La 5G, cocktail toxique d’erreurs et d’approximations

ÉDITORIAL. La décision du canton de Vaud d’imposer un moratoire fait entrer le débat dans une nouvelle dimension. Les opposants à la 5G posent des questions légitimes, alors que la Confédération a mal préparé le dossier

Les ingrédients sont explosifs. Une nouvelle technologie, des opérateurs télécoms incapables d’en expliquer les avantages pour les consommateurs, des scientifiques aux avis divergents, une année électorale… Rarement une technologie aura autant suscité la polémique que la 5G. Mardi, la décision du canton de Vaud d’imposer un moratoire – sans oser prononcer formellement ce mot – a fait passer le débat dans une nouvelle dimension. Cette décision est majeure: il ne s’agit plus de quelques dizaines de milliers de personnes qui signent, en ligne, des pétitions contre la 5G. Il s’agit d’une autorité politique qui décide que les risques que pourrait représenter la 5G imposent un gel des nouvelles antennes.

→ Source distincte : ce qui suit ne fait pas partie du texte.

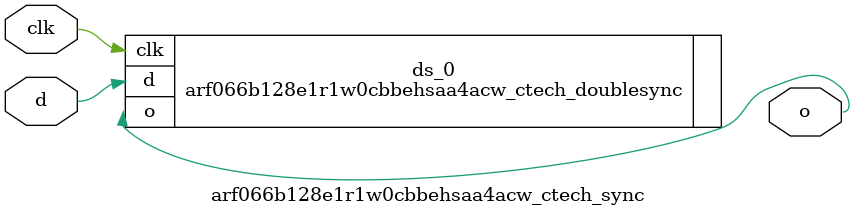
<source format=sv>

`ifndef ARF066B128E1R1W0CBBEHSAA4ACW_CTECH_SYNC_SV
`define ARF066B128E1R1W0CBBEHSAA4ACW_CTECH_SYNC_SV

module arf066b128e1r1w0cbbehsaa4acw_ctech_sync (
  input  logic  clk,
  input  logic  d,

  output logic  o
);

  arf066b128e1r1w0cbbehsaa4acw_ctech_doublesync ds_0 (.o(o), .d(d), .clk(clk));

endmodule // arf066b128e1r1w0cbbehsaa4acw_ctech_sync

`endif // ARF066B128E1R1W0CBBEHSAA4ACW_CTECH_SYNC_SV
</source>
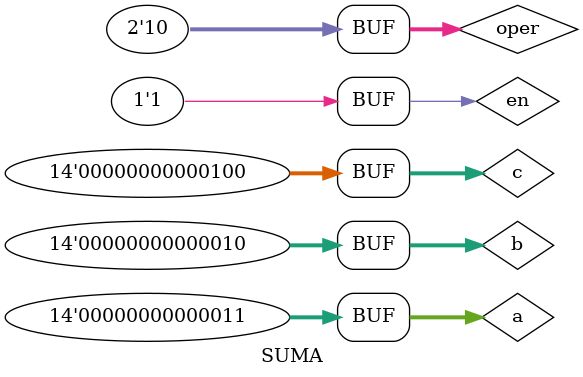
<source format=v>
`timescale 1ns / 1ps


module SUMA;

	// Inputs
	reg [13:0] a;
	reg [13:0] b;
	reg [13:0] c;
	reg [1:0] oper;
	reg en;

	// Outputs
	wire [13:0] res;

	// Instantiate the Unit Under Test (UUT)
	sumador uut (
		.a(a), 
		.b(b), 
		.c(c), 
		.oper(oper), 
		.en(en), 
		.res(res)
	);

	initial begin
		// Initialize Inputs
		a = 0;
		b = 0;
		c = 0;
		oper = 0;
		en = 0;

		// Wait 100 ns for global reset to finish
		#100;
      a = 1;
		b = 2;
		c = 0;
		oper = 2;
		en = 0;
#100;
      		a = 2;
		b = 1;
		c = 0;
		oper = 0;
		en = 1;
#100;
      		a = 0;
		b = 0;
		c = 1;
		oper = 2;
		en = 1;
#100;
      		a = 1;
		b = 3;
		c = 3;
		oper = 2;
		en = 1;
#100;
      		a = 121;
		b = 12;
		c = 100;
		oper = 2;
		en = 1;
#100;
      a = 3;
		b = 2;
		c = 4;
		oper = 2;
		en = 1;		
		// Add stimulus here

	end
      
endmodule


</source>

Et pourtant. Comme ne cessent de le rappeler, à raison, les opérateurs, la 5G utilisera des fréquences très proches de la 3G et de la 4G actuelles. Certes, il faudra équiper la Suisse de 15000 antennes supplémentaires. Mais cela ne veut pas dire que le rayonnement auquel seront exposés les Suisses sera supérieur. Et dans tous les cas, les valeurs limites ne seront pas dépassées.